The Raven Age are most certainly a band to watch. On the face of it, if looks are all you cared about, these hooded demons of death could be the stuff of nightmares. But quite the contrary, this quintet hailing from London are about metal as you could possibly dream. Bringing their fantastical tales of a dystopian world to life through melodic and thunderous music alike, we are fully immersed in their second album: conceptual masterpiece Conspiracy. Proudly presented in probably the most idyllic venue Leeds has to offer for the occasion, the inky depths of the Key Club, this rock opera is unleashed upon the world.

Fellow metallers Sertraline set the tone perfectly with their electrifying and heavy opening set, leaving you with but little choice but to head bang vigorously to every single song. Vocalist Lizzie absolutely slays with her sublime yet terrifying vocals that soar to impossible heights over the deliciously intricate riffs. Fresh faced single ‘Relapse’ remains a true highlight and showcases their fierce talent amazingly.

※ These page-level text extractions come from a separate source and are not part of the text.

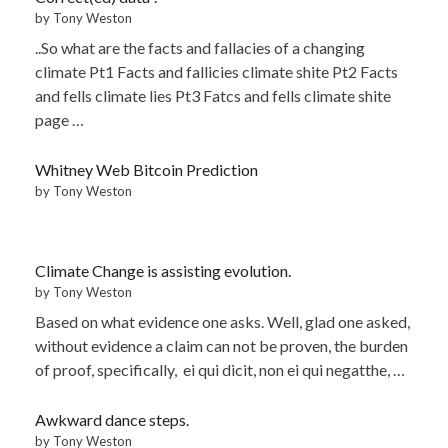
by Tony Weston
..So what are the facts and fallacies of a changing
climate Pt1 Facts and fallicies climate shite Pt2 Facts
and fells climate lies Pt3 Fatcs and fells climate shite
page …
Whitney Web Bitcoin Prediction
by Tony Weston
Climate Change is assisting evolution.
by Tony Weston
Based on what evidence one asks. Well, glad one asked,
without evidence a claim can not be proven, the burden
of proof, specifically, ei qui dicit, non ei qui negatthe, …
Awkward dance steps.
by Tony Weston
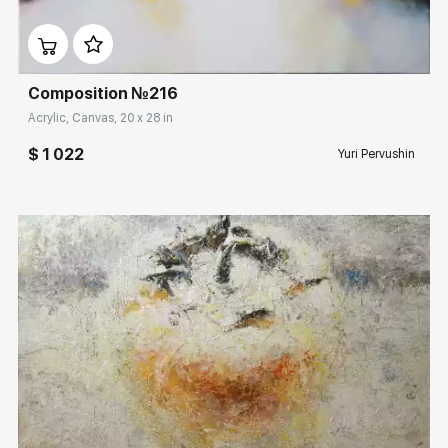
Домен:
rakovgallery.com
Composition №216
Acrylic, Canvas, 20 x 28 in
$ 1 022
Yuri Pervushin
Домен:
rakovgallery.com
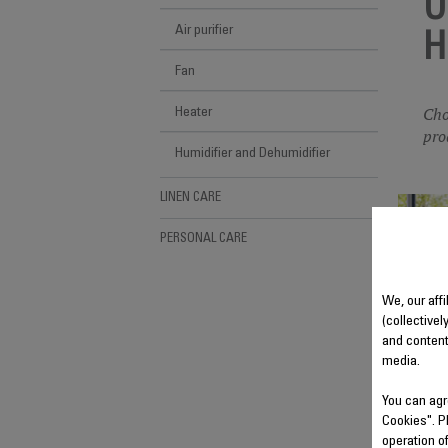
U
Air purifier
H
Fan
Cho
Heater
pro
Humidifier and Dehumidifier
LINEN CARE
PERSONAL CARE
We, our affi
(collectivel
and content
media.
You can agr
Cookies". P
operation o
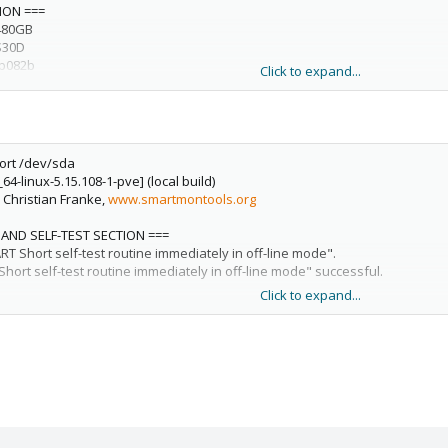
ION ===
480GB
S30D
0b082b
Click to expand...
tes [480 GB]
sical
ort /dev/sda
nistic, zeroed
64-linux-5.15.108-1-pve] (local build)
 [for details use: -P showall]
, Christian Franke,
www.smartmontools.org
ion not indicated)
 (current: 6.0 Gb/s)
 AND SELF-TEST SECTION ===
023 CEST
Short self-test routine immediately in off-line mode".
ice has SMART capability.
rt self-test routine immediately in off-line mode" successful.
Click to expand...
 complete.
SECTION ===
 23:26:23 2023 CEST
ment test result: PASSED
selftest /dev/sda
64-linux-5.15.108-1-pve] (local build)
0) Offline data collection activity
, Christian Franke,
www.smartmontools.org
bled.
SECTION ===
he previous self-test routine completed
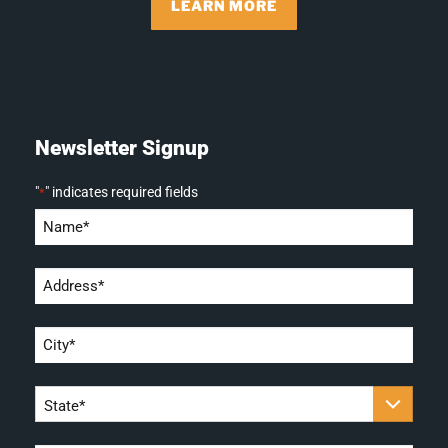
LEARN MORE
Newsletter Signup
"
" indicates required fields
*
Name
*
Address
*
City
*
State
*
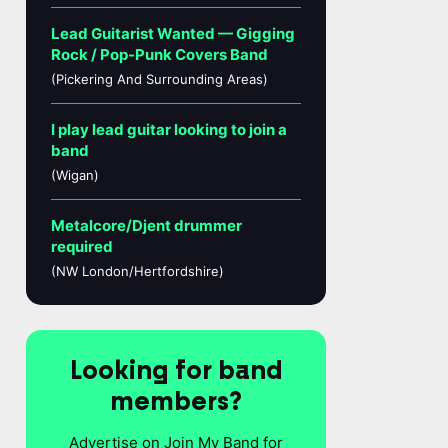
Lead Guitarist Wanted — Gigging
Rock / Pop-Punk Covers Band
(Pickering And Surrounding Areas)
I play lead guitar looking to join a
band
(Wigan)
Metalcore/Djent drummer
required
(NW London/Hertfordshire)
Looking for band
members?
Advertise on Join My Band for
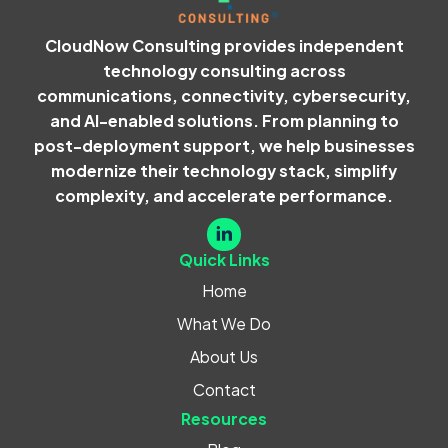
CloudNow Consulting provides independent
technology consulting across
communications, connectivity, cybersecurity,
and AI-enabled solutions. From planning to
post-deployment support, we help businesses
modernize their technology stack, simplify
complexity, and accelerate performance.
Quick Links
Home
What We Do
About Us
Contact
Resources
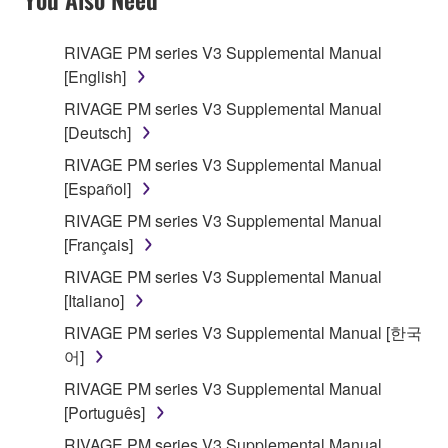
RIVAGE PM series V3 Supplemental Manual
[English]
RIVAGE PM series V3 Supplemental Manual
[Deutsch]
RIVAGE PM series V3 Supplemental Manual
[Español]
RIVAGE PM series V3 Supplemental Manual
[Français]
RIVAGE PM series V3 Supplemental Manual
[Italiano]
RIVAGE PM series V3 Supplemental Manual [한국
어]
RIVAGE PM series V3 Supplemental Manual
[Português]
RIVAGE PM series V3 Supplemental Manual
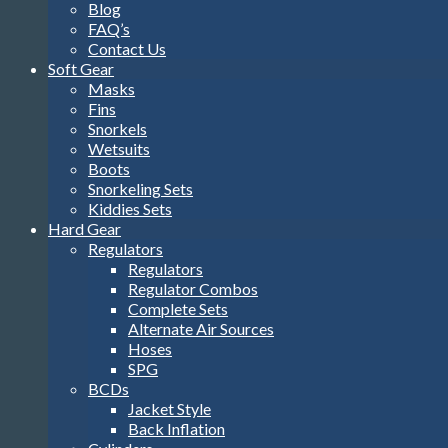
Blog
FAQ’s
Contact Us
Soft Gear
Masks
Fins
Snorkels
Wetsuits
Boots
Snorkeling Sets
Kiddies Sets
Hard Gear
Regulators
Regulators
Regulator Combos
Complete Sets
Alternate Air Sources
Hoses
SPG
BCDs
Jacket Style
Back Inflation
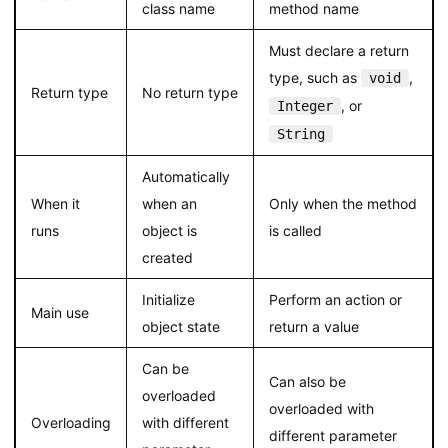
class name
method name
Must declare a return
type, such as
,
void
Return type
No return type
, or
Integer
String
Automatically
When it
when an
Only when the method
runs
object is
is called
created
Initialize
Perform an action or
Main use
object state
return a value
Can be
Can also be
overloaded
overloaded with
Overloading
with different
different parameter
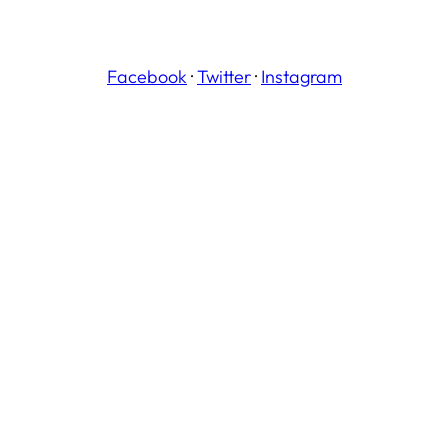
Facebook
·
Twitter
·
Instagram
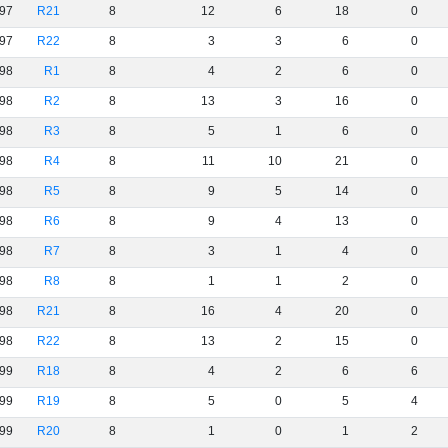
97
R21
8
12
6
18
0
97
R22
8
3
3
6
0
98
R1
8
4
2
6
0
98
R2
8
13
3
16
0
98
R3
8
5
1
6
0
98
R4
8
11
10
21
0
98
R5
8
9
5
14
0
98
R6
8
9
4
13
0
98
R7
8
3
1
4
0
98
R8
8
1
1
2
0
98
R21
8
16
4
20
0
98
R22
8
13
2
15
0
99
R18
8
4
2
6
6
99
R19
8
5
0
5
4
99
R20
8
1
0
1
2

Following swiftly after were metalcore rockers Defences, offering a whole different experience with their collection of tracks. With ribbons of electronic bringing exciting new dimensions to this band, their stand out feature is surely their combination of vocalists. William’s fabulous ability to both scream and sing beautifully is one thing, but add that to Cherry’s smoky and powerful voice, and you have something remarkable indeed.

As the stage darkened, the delicate tones of ‘Bloom of the Poison Seed’ filled the room, giving you a moment to pause and reflect before the symphony was about to begin. And as the gentle tones echoed into the night, The Raven Age stormed onstage, wasting no seconds by blasting straight into ‘Betrayal of the Mind’.

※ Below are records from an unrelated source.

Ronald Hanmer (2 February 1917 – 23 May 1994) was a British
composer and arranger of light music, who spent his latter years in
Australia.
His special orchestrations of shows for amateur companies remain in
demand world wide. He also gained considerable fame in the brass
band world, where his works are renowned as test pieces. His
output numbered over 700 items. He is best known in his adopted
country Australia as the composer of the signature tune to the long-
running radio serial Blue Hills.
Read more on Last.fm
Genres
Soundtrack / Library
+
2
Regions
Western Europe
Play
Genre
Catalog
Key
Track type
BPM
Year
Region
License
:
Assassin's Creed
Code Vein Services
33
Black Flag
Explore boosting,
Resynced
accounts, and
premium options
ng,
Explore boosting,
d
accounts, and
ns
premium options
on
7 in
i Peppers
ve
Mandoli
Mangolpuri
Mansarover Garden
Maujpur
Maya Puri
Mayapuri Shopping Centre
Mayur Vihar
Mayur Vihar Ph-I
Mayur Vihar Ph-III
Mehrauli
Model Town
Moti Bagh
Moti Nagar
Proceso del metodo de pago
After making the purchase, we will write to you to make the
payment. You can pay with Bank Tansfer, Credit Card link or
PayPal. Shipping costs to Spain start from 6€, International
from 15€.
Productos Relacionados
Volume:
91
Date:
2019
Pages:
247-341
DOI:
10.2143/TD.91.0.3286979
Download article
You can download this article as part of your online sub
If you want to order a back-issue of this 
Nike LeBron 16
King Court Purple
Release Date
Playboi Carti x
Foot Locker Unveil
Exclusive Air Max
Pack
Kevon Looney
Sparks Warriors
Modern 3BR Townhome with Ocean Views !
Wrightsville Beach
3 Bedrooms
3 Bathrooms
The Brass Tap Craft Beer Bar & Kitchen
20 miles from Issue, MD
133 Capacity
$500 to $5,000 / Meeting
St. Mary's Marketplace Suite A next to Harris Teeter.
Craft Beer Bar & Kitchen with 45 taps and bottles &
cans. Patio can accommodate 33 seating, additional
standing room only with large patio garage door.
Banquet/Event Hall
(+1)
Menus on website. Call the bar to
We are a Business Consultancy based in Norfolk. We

Heavy, intricate riffs coupled with the deep, ballsy percussion completely overwhelm the senses in the absolute best way. And the second that vocalist Matt James opens his mouth, you are captivated into their dark fantasy world. The lyrics are perfectly conveyed by his combination of gravelly, smoky vocals and if you dare close your eyes for a single second, you can see this world unfolding right before you. This is true art: raw, pure and emotional.

As they reached ‘Surrogate’, James’ vocals are bold and true, with his carrying notes flying high alongside the outstandingly heavy metal. And yet, when he strapped on an acoustic guitar, his softer tones shined beautifully against the simpler, melodic tracks. ‘The Fact That Launched a Thousand Ships’ in particular was a chance to take a breath and appreciate another arrow in the quiver of talent for The Raven Age.

Telling the story of Joan of Arc, ‘Fleur De Lis’ certainly reigned supreme with intricate riffs keeping you on your toes, and quite frankly mesmerised by its constant complexity, not just here but throughout the entire show. This track along with ‘Tomb of the Unknown Soldier’ were fabulous ways of bringing history to the modern audience.

Barely stopping for a moment to take a single breath, the audience was treated to Conspiracy in almost its entirety, which is impressive to say the least and more than enough to whet the appetite of even the most avid fan. But The Raven Age had other ideas, by intertwining classic tracks ‘Promised Land’, ‘Forgotten World’ and ‘Salem’s Fate’ into the mix and bringing its dark past into its equally dystopian present, much to the delight of their fans.

Bringing the show to a close with a trio of mighty and impressive tracks: ‘The Seventh Age’ is brilliant in the way it builds from understated, humble beginnings to a full blown, metal anthem with James’ voice oozing pure passion. Mammoth Conspiracy finale track ‘Grave of the Fireflies’ took the entire room to its knees with its magnitude, acting as the perfect crescendo to this evening. Finally, veteran track ‘Angel in Disgrace’ took us firmly back in time with killer riffs and driving, gut punching drums. There couldn’t have possibly been a more perfect way to wrap up this show.   

The Raven Age show the beauty of writing concept albums: you can create a place to escape, tackle subject matter that might be difficult to approach in conventional song-writing and make music that delves deeper than the spoken word. It is no wonder in a time of a twisted, wicked reality and uncertainty, you want nothing more than to be transferred to literally anywhere else, and that night, we all were. When this fantasy is transferred onto the main stage for the whole world to see, this is pure, unadulterated rock and roll magic and a truly magnificent experience to behold.